DATA FOR THIS TASK:
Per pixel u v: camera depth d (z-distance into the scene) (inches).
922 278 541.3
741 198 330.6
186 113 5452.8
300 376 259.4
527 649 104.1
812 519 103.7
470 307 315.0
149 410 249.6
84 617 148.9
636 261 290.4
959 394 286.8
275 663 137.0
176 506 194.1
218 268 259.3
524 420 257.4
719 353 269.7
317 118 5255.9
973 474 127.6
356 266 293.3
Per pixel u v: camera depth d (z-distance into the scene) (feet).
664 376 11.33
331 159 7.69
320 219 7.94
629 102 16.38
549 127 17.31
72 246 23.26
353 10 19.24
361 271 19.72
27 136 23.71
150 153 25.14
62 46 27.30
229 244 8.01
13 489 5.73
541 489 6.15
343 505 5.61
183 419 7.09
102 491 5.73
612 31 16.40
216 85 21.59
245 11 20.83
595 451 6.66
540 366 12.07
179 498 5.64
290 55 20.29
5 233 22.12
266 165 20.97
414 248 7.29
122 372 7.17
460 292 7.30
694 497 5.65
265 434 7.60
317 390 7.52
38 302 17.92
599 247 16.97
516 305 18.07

==

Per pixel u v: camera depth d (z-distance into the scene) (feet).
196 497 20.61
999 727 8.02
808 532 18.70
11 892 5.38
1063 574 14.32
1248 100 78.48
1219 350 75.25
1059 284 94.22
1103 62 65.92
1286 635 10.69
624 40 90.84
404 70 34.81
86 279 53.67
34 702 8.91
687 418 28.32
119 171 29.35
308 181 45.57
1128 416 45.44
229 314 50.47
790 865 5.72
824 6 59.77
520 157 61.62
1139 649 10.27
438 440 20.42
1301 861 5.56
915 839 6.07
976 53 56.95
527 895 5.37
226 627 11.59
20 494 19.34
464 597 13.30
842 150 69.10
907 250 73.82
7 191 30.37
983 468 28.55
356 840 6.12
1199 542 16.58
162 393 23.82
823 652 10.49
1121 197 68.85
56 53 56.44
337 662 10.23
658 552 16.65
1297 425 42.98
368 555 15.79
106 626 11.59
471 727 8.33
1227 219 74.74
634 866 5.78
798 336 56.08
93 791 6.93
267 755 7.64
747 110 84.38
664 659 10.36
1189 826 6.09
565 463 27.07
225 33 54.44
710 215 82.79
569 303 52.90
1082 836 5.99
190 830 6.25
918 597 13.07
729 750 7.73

YOUR OBJECTIVE: Reproducing the whole listing above is not the task. Copy exactly only the lines from the one with "84 617 148.9" to the one with "516 305 18.07", both kept.

TASK RESULT:
84 617 148.9
636 261 290.4
959 394 286.8
275 663 137.0
176 506 194.1
218 268 259.3
524 420 257.4
719 353 269.7
317 118 5255.9
973 474 127.6
356 266 293.3
Per pixel u v: camera depth d (z-distance into the scene) (feet).
664 376 11.33
331 159 7.69
320 219 7.94
629 102 16.38
549 127 17.31
72 246 23.26
353 10 19.24
361 271 19.72
27 136 23.71
150 153 25.14
62 46 27.30
229 244 8.01
13 489 5.73
541 489 6.15
343 505 5.61
183 419 7.09
102 491 5.73
612 31 16.40
216 85 21.59
245 11 20.83
595 451 6.66
540 366 12.07
179 498 5.64
290 55 20.29
5 233 22.12
266 165 20.97
414 248 7.29
122 372 7.17
460 292 7.30
694 497 5.65
265 434 7.60
317 390 7.52
38 302 17.92
599 247 16.97
516 305 18.07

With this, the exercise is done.